In our study, the duration of HD was significantly correlated with the albumin levels but not correlated with the diameter of TST indurations. In PD patients, negative correlation was established between albumin levels and the duration of dialysis. This might be due to chronic peritoneal damage and peritoneal albumin loss. Peritoneal albumin loss may be a cause of low response to TST in PD patients. In both groups, no difference was detected in Kt/V values, measure of adequacy of dialysis, suggesting that there is no relationship between the dialysis adequacy and the response to TST.

In the regression analysis of our study, albumin, Kt/V value, lymphocyte count, body mass index, and other clinical and laboratory parameters had no effect on the frequency and response of TST. Wauters et al.Citation17 also found similar results.

All patients with PD and HD groups were separated into TST-positive and TST-negative groups, and higher albumin levels and lower leukocyte counts were determined in TST-positive patients. There was no significant difference in the other laboratory parameters. Wauters et al.Citation17 in 2004 reported that in HD patients the Kt/V values, nutrition, and albumin levels did not differ between TST-positive and TST-negative patient. Fang et al.Citation22 in their study found 22% of their sample had anergy to TST, 15% of the anergic group had an active TB, and albumin levels were higher in this group. Habesoglu et al.Citation31 reported that TST reactivity had a positive correlation with previous TB history and negative correlation with the serum ferritin. They did not determine any significant difference between TST-positive and TST-negative patients in terms of dialysis adequacy, nutritional status, laboratory findings, and vitamin D intake. Aydoğan et al.Citation36 studied HD and PD groups and reported no significant difference between TST-positive and TST-negative patients in terms of leukocyte count, Hb, and albumin level. In our study, TST reactivity was not correlated with laboratory and demographic variables in PD patients.

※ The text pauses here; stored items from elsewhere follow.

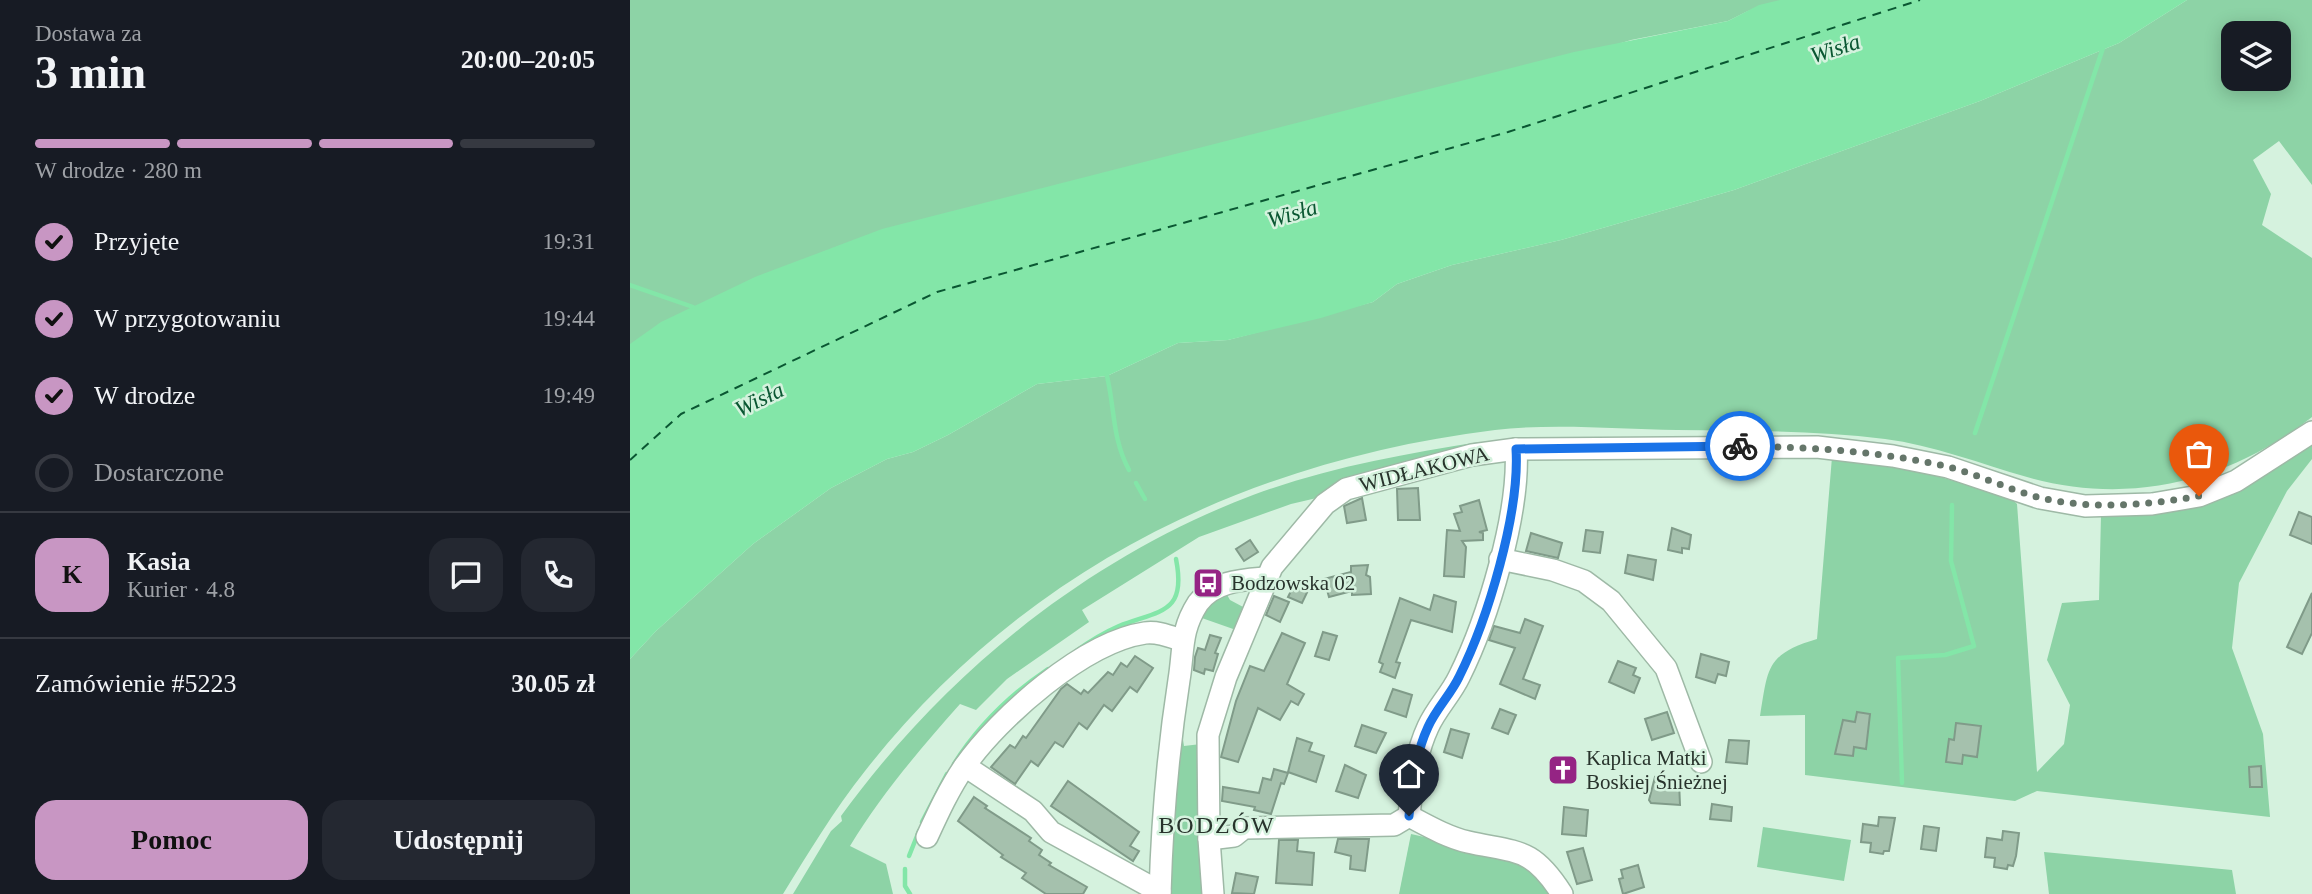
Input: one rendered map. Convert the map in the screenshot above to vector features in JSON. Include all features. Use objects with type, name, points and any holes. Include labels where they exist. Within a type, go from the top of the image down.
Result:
[{"type":"street","name":"WIDŁAKOWA","points":[[1213,894],[1209,839],[1208,735],[1226,677],[1266,578],[1279,557],[1325,504],[1346,489],[1472,455],[1516,449],[1817,447],[1893,456],[1948,467],[2040,498],[2085,506],[2152,504],[2199,496],[2236,481],[2312,432]]},
{"type":"street","points":[[1409,816],[1414,769],[1428,727],[1458,679],[1475,642],[1500,559],[1514,510],[1518,478],[1516,449]]},
{"type":"street","points":[[1500,559],[1552,569],[1584,581],[1611,601],[1666,668],[1700,762]]},
{"type":"street","points":[[965,766],[1033,811],[1051,832],[1160,893],[1167,758],[1180,672],[1181,640],[1199,602],[1217,587],[1234,581],[1266,578]]},
{"type":"street","points":[[927,837],[965,766],[1012,712],[1100,647],[1147,632],[1166,634],[1181,640]]},
{"type":"street","points":[[1209,839],[1234,836],[1244,828],[1394,825],[1409,816]]},
{"type":"street","points":[[1409,816],[1466,842],[1521,853],[1543,865],[1562,894]]},
{"type":"shaded area","points":[[630,0],[1791,0],[1748,11],[1728,21],[1631,40],[630,351]]},
{"type":"shaded area","points":[[2187,0],[2312,0],[2312,185],[2279,141],[2253,160],[2271,194],[2262,225],[2312,258],[2312,417],[2247,458],[2177,482],[2140,488],[2103,489],[2065,485],[1903,442],[1859,436],[1781,432],[1517,428],[1403,445],[1313,468],[1227,499],[1145,537],[1067,583],[995,637],[927,700],[865,771],[832,816],[783,894],[630,894],[630,659],[656,631],[753,544],[831,488],[887,459],[913,452],[948,435],[1037,384],[1107,376],[1178,343],[1228,340],[1373,302],[1397,284],[1452,265],[1561,240],[1734,190],[1980,101],[2119,43]]},
{"type":"shaded area","points":[[2312,441],[2312,459],[2287,491],[2239,583],[2232,648],[2263,734],[2270,817],[2037,791],[2015,801],[1805,775],[1805,715],[1760,716],[1772,665],[1788,651],[1817,639],[1832,457],[1924,473],[2012,499],[2017,504],[2037,772],[2064,744],[2070,705],[2047,660],[2062,603],[2099,600],[2101,515],[2154,513]]},
{"type":"shaded area","points":[[1479,442],[1486,445],[1291,504],[1199,537],[1082,610],[1089,622],[1007,679],[976,710],[960,704],[902,773],[862,827],[850,846],[886,864],[893,894],[793,894],[831,831],[842,821],[841,816],[926,714],[973,668],[1024,625],[1077,587],[1133,552],[1192,521],[1253,495],[1308,477],[1365,463]]},
{"type":"shaded area","points":[[1226,593],[1230,600],[1245,608],[1236,630],[1199,617],[1205,607]]},
{"type":"shaded area","points":[[1178,708],[1184,746],[1201,744],[1207,894],[1168,894]]},
{"type":"shaded area","points":[[1763,827],[1851,840],[1844,881],[1757,867]]},
{"type":"shaded area","points":[[1411,834],[1508,856],[1533,866],[1556,894],[1399,894]]},
{"type":"shaded area","points":[[2044,852],[2232,870],[2236,894],[2049,894]]},
{"type":"water","name":"Wisła","points":[[1780,0],[2187,0],[2119,43],[1980,101],[1734,190],[1561,240],[1452,265],[1397,284],[1373,302],[1321,318],[1228,340],[1178,343],[1107,376],[1037,384],[948,435],[913,452],[887,459],[831,488],[753,544],[656,631],[630,659],[630,344],[661,322],[755,277],[882,229],[1574,52],[1728,21],[1759,5]]},
{"type":"building","points":[[1418,488],[1420,520],[1398,520],[1397,489]]},
{"type":"building","points":[[1362,498],[1366,520],[1347,523],[1344,506]]},
{"type":"building","points":[[1479,500],[1487,530],[1479,532],[1483,533],[1483,540],[1462,541],[1466,547],[1464,577],[1444,576],[1447,530],[1460,531],[1454,514],[1462,512],[1460,506]]},
{"type":"building","points":[[2299,512],[2312,517],[2312,544],[2290,535]]},
{"type":"building","points":[[1672,528],[1691,535],[1689,549],[1682,548],[1682,553],[1668,550]]},
{"type":"building","points":[[1586,530],[1603,532],[1600,553],[1583,551]]},
{"type":"building","points":[[1531,533],[1562,543],[1558,558],[1526,551]]},
{"type":"building","points":[[1250,540],[1258,552],[1244,561],[1236,549]]},
{"type":"building","points":[[1628,555],[1656,560],[1653,580],[1625,573]]},
{"type":"building","points":[[1368,565],[1366,575],[1370,577],[1371,594],[1352,595],[1352,591],[1329,597],[1324,579],[1351,572],[1351,566]]},
{"type":"building","points":[[1312,582],[1302,603],[1288,597],[1293,587]]},
{"type":"building","points":[[2312,593],[2312,633],[2302,654],[2287,647]]},
{"type":"building","points":[[1434,595],[1456,602],[1452,632],[1411,620],[1396,662],[1400,663],[1395,678],[1380,672],[1383,664],[1379,662],[1400,598],[1430,610]]},
{"type":"building","points":[[1274,596],[1289,602],[1280,622],[1266,615]]},
{"type":"building","points":[[1525,619],[1543,626],[1523,679],[1540,685],[1535,699],[1500,684],[1515,648],[1489,640],[1494,626],[1520,633]]},
{"type":"building","points":[[1323,632],[1337,636],[1329,660],[1315,656]]},
{"type":"building","points":[[1282,633],[1305,643],[1287,684],[1304,694],[1298,705],[1291,701],[1280,720],[1258,708],[1238,762],[1221,757],[1236,701],[1250,666],[1264,671]]},
{"type":"building","points":[[1210,635],[1221,638],[1215,653],[1218,654],[1213,671],[1205,669],[1204,674],[1194,670],[1195,657],[1198,648],[1205,650]]},
{"type":"building","points":[[1701,654],[1729,662],[1726,676],[1718,674],[1715,683],[1696,677]]},
{"type":"building","points":[[1135,656],[1153,668],[1137,692],[1130,687],[1112,711],[1104,705],[1087,729],[1079,723],[1063,747],[1055,742],[1038,766],[1031,761],[1015,784],[991,767],[1010,745],[1015,748],[1023,736],[1026,738],[1067,684],[1081,694],[1084,690],[1088,693],[1108,672],[1113,675],[1121,663],[1127,667]]},
{"type":"building","points":[[1618,661],[1636,668],[1633,675],[1640,678],[1634,693],[1609,682]]},
{"type":"building","points":[[1393,689],[1412,695],[1406,717],[1385,710]]},
{"type":"building","points":[[1500,709],[1516,715],[1508,734],[1492,728]]},
{"type":"building","points":[[1667,712],[1674,733],[1652,740],[1645,719]]},
{"type":"building","points":[[1857,712],[1870,714],[1866,749],[1854,747],[1853,756],[1835,754],[1843,720],[1855,722]]},
{"type":"building","points":[[1956,723],[1981,726],[1977,757],[1963,755],[1962,764],[1946,762],[1949,739],[1954,740]]},
{"type":"building","points":[[1362,725],[1386,733],[1376,753],[1355,746]]},
{"type":"building","points":[[1451,729],[1469,734],[1462,758],[1444,752]]},
{"type":"building","points":[[1297,738],[1312,743],[1309,751],[1324,756],[1316,782],[1288,772]]},
{"type":"building","points":[[1729,740],[1749,741],[1747,764],[1726,762]]},
{"type":"building","points":[[1345,765],[1366,775],[1358,798],[1336,791]]},
{"type":"building","points":[[2261,766],[2262,787],[2250,787],[2249,767]]},
{"type":"building","points":[[1274,769],[1288,773],[1284,784],[1281,783],[1271,814],[1254,810],[1255,807],[1222,801],[1223,787],[1259,793],[1263,778],[1271,780]]},
{"type":"building","points":[[1655,777],[1679,781],[1680,805],[1651,803],[1649,800]]},
{"type":"building","points":[[1068,781],[1139,832],[1130,846],[1139,851],[1133,861],[1051,806]]},
{"type":"building","points":[[974,797],[987,806],[985,808],[1031,838],[1029,841],[1042,850],[1039,855],[1051,863],[1049,865],[1087,887],[1083,894],[1046,894],[1022,878],[1026,873],[1001,857],[1003,855],[958,821]]},
{"type":"building","points":[[1712,804],[1732,807],[1731,821],[1710,819]]},
{"type":"building","points":[[1564,807],[1588,810],[1586,836],[1562,834]]},
{"type":"building","points":[[1879,817],[1895,818],[1889,851],[1884,851],[1883,854],[1870,852],[1871,843],[1861,842],[1863,824],[1878,826]]},
{"type":"building","points":[[1924,826],[1939,828],[1936,851],[1921,849]]},
{"type":"building","points":[[2003,831],[2019,833],[2013,866],[2008,865],[2007,869],[1994,867],[1995,858],[1985,857],[1987,838],[2002,840]]},
{"type":"building","points":[[1338,839],[1369,839],[1365,871],[1350,869],[1351,856],[1335,852]]},
{"type":"building","points":[[1279,840],[1298,840],[1297,851],[1314,853],[1312,885],[1276,883]]},
{"type":"building","points":[[1583,848],[1592,880],[1577,884],[1567,852]]},
{"type":"building","points":[[1638,865],[1644,887],[1623,894],[1619,879],[1623,878],[1621,870]]},
{"type":"building","points":[[1236,873],[1258,877],[1254,894],[1232,893]]},
{"type":"waterway","points":[[1975,433],[2104,45]]},
{"type":"waterway","points":[[630,285],[693,307]]},
{"type":"waterway","points":[[1107,376],[1117,435],[1129,470]]},
{"type":"waterway","points":[[1136,483],[1145,499]]},
{"type":"waterway","points":[[1902,783],[1898,658],[1945,655],[1974,646],[1951,561],[1952,505]]},
{"type":"waterway","points":[[1076,651],[1113,629],[1167,607],[1178,590],[1176,559]]},
{"type":"waterway","points":[[954,764],[996,712],[1048,669]]},
{"type":"waterway","points":[[922,822],[947,774]]},
{"type":"waterway","points":[[909,856],[919,831]]},
{"type":"waterway","points":[[905,869],[905,886],[910,894]]},
{"type":"ferry route","points":[[630,460],[681,414],[937,292],[1508,132],[1920,0]]},
{"type":"way so far","points":[[1740,446],[1817,447],[1893,456],[1948,467],[2040,498],[2085,506],[2152,504],[2199,496]]},
{"type":"place","name":"Bodzowska 02","points":[[1208,583]]},
{"type":"place","name":"Kaplica Matki Boskiej Śnieżnej","points":[[1563,770]]},
{"type":"district","name":"BODZÓW","points":[[1217,825]]},
{"type":"route","points":[[1409,816],[1414,769],[1428,727],[1458,679],[1475,642],[1500,559],[1514,510],[1518,478],[1516,449],[1740,446]]}]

In a study of 30 PD patients, Taskapan et al.Citation32 did not detect a correlation between age, duration of CAPD, presence of BCG to TST reactivity, and anergy. There are some studies reporting that high PTH levels decrease CD4+ cell population and reduce the ratio of CD4/CD8.Citation37,38We found in TST-negative group of HD patients that PTH values were significantly higher. Griveas et al.Citation39 showed that the elevated level of PTH seems to affect the lymphocyte function and is associated with changes in cellular immunity in the HD patient population.

CONCLUSION

In our study, as cellular immunity is low in CRF patients, poor response rate to TST was high. But it is still recommended to use TST for the screening test of TB. We found a significant relationship between TST and albumin level. It should be remembered that TST response may be lower in PD patients, especially in cases in which TB is suspected.

Declaration of interest: The authors report no conflicts of interest. The authors alone are responsible for the content and writing of the paper.